Potete indifferentemente rivolgerla a don Giorgio, al Card. Scola o al Santo Padre, ciò che conta è che uniate la vostra voce alla nostra contro questa singolare ingiustizia: non solo una rimozione, ma l'obbligo di autocensura.
Sì, perché a don Giorgio infatti non sarà più assegnata alcuna parrocchia, stando alla decisione così com'è allo stato attuale.
Tutto ciò che gli hanno concesso è una celebrazione di una sola Messa festiva in una chiesa vicina, con i limiti di non invadenza che ogni ospite dovrebbe rispettare, senza nemmeno una garanzia di continuità di questo servizio pastorale. Per saperne di più sulla faccenda vi invitiamo a leggere i link e la documentazione che abbiamo pubblicato e che pubblicheremo nei prossimi giorni.

 

7 Commenti

  1. ezio ha detto:

    Giù le mani da Don Giorgio – tutta la mia stima per questo sacerdote coraggioso.

  2. lina ha detto:

    Mi chiedo perchè con la penuria di sacerdoti che esiste, si mandano in pensione sacerdoti che possono e desiderano essere ancora attivi nell’attività pastorale.

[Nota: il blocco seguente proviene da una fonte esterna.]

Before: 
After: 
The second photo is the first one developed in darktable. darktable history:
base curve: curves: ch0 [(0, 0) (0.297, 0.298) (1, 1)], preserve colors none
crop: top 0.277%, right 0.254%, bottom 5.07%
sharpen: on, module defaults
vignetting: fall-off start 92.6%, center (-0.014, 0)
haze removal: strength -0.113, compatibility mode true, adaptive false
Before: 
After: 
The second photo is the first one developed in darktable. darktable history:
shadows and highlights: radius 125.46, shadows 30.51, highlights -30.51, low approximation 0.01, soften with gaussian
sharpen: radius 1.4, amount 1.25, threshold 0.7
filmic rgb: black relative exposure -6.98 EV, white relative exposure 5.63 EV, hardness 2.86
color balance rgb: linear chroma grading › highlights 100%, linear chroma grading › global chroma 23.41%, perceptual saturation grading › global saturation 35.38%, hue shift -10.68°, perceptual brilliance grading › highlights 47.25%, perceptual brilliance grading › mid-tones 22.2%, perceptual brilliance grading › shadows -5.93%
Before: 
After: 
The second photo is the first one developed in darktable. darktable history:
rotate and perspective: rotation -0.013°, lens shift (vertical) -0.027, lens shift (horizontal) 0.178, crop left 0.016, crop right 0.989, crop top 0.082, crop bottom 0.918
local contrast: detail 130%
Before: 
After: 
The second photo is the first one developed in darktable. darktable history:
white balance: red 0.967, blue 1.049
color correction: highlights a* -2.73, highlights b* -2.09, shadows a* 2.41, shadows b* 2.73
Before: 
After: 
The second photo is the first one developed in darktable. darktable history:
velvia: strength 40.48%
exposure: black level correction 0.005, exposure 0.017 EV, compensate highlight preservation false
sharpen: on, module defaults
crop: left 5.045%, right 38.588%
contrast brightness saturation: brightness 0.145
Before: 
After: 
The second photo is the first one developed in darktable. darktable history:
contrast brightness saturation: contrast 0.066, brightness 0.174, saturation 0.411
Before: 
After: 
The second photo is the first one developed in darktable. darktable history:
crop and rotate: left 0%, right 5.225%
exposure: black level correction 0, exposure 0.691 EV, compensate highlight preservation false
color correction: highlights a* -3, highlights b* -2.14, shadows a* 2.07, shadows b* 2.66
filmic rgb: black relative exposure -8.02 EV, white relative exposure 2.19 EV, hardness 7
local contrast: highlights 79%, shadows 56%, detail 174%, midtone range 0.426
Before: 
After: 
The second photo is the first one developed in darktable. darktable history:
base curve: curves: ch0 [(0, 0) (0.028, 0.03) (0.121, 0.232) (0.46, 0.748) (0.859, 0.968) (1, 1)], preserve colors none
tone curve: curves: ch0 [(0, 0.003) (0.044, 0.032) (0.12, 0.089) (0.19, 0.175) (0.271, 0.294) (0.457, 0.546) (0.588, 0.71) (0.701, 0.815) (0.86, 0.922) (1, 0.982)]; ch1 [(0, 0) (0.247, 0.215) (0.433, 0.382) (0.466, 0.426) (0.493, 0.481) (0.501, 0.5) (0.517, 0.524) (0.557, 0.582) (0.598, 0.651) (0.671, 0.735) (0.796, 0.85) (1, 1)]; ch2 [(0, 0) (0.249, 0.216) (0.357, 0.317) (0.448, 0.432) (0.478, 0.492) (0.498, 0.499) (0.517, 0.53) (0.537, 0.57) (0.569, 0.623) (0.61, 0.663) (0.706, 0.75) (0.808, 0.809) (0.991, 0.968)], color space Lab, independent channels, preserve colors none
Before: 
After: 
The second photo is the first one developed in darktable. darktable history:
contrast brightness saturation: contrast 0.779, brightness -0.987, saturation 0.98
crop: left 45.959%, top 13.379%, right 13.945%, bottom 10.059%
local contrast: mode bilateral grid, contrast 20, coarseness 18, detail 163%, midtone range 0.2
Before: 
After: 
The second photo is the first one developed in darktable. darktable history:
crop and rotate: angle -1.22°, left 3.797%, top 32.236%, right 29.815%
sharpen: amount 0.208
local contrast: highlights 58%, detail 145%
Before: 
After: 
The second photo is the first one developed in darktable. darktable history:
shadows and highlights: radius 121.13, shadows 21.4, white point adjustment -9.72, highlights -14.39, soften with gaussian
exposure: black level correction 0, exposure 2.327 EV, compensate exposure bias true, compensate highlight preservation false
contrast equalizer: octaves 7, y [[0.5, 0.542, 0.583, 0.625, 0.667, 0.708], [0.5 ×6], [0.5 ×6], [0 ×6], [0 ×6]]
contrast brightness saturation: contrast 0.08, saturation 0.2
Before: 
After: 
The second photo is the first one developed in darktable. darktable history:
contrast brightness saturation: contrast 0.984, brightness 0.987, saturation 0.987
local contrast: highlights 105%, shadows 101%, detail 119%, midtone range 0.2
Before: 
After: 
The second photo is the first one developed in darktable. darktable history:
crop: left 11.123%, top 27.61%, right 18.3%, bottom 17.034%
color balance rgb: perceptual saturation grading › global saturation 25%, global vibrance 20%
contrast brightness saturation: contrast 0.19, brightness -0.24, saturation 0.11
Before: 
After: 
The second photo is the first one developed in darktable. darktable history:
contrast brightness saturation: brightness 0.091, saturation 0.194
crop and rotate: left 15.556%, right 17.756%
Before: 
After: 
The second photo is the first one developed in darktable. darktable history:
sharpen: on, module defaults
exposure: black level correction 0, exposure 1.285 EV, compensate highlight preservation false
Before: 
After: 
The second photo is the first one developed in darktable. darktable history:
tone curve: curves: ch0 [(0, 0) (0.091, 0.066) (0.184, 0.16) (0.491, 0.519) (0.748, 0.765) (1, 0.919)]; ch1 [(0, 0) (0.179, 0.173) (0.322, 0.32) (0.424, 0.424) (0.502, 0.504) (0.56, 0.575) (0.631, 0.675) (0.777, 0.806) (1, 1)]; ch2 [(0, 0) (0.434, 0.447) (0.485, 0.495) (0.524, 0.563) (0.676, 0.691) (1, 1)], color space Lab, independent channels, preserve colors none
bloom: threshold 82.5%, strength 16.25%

Nella mia parrocchia ha celebrato fino a circa un anno fa, un sacerdote ottantenne, che adesso non collabora più solo perchè si è ammalato gravemente.

  3. Patrizia 1 ha detto:

    Sembrerebbe che “qualcuno” stia per alzare i tacchi dal Vaticano, questione di giorni.
    Papa Francesco ti vogliamo bene.

  4. ada ha detto:

    “Perchè?” avrà chiesto Maria SS trovandosi il Figlio, morto straziato, tra le braccia;
    “Perchè?”

    Abramo è partito senza sapere dove veniva portato,
    Mosè ha operato per Dio senza poter mettere piede nella Terra Promessa,
    e, per verificare ai giorni nostri,
    il card Martini ha accettato di condurre la diocesi di Milano contro la propria volontà,
    ha ubbidito alla chiesa-struttura, ben sapendo che quella dell’ubbidienza era la strada da percorrere per rimanere nella Provvidenza di Dio,
    ma non ha mai rinunciato a dire ciò che pensava, da profeta moderno qual era.
    Card Ratzinger o card Martini, chi dei due ha vinto?
    Tutti e due, anche se sono sembrati sconfitti ambedue, hanno portato avanti il Progetto di Dio!
    La nostra è la sequela a Cristo che, umanamente è stato sconfitto e che ha lasciato i discepoli disorientati,
    ma che in reltà è sempre vittorioso. Sulla Terra siamo pellegrini e sempre in cammino, tra mille difficoltà, ma dobbiamo ricordare che la nostra meta è la Gerusalemme Celeste, ch il Paradiso non è su questa terra!
    La vera Chiesa è la Chiesa dei martiri, disprezzati, ma beati!
    Non si preoccupi don Giorgio, vedrà che Cristo porterà frutti copiosi alla Sua parrocchia.
    Lei, forse, come il card Martini, alla Sua età, dovrà ritirarsi a pregare, e ciò, ricordava Madre Teresa,
    è l’attività missionaria più importante!
    Che Dio La benedica e La guidi!

  5. Hayku ha detto:

    Un perchè potrebbe non esserci. Potrebbero essercene anche più di uno. Comunque una semplice risposta non ci sarà,penso, a parte la quiscenza per raggiunti limiti di pensione.

    Nella sequenza della vicenda raccontata da Don Giorgio, se ricordo bene, si chiedeva di togliere gli articoli dedicati al cav.b. Una volta tolti “ciao Menega!”, come recita un luogo comune locale!.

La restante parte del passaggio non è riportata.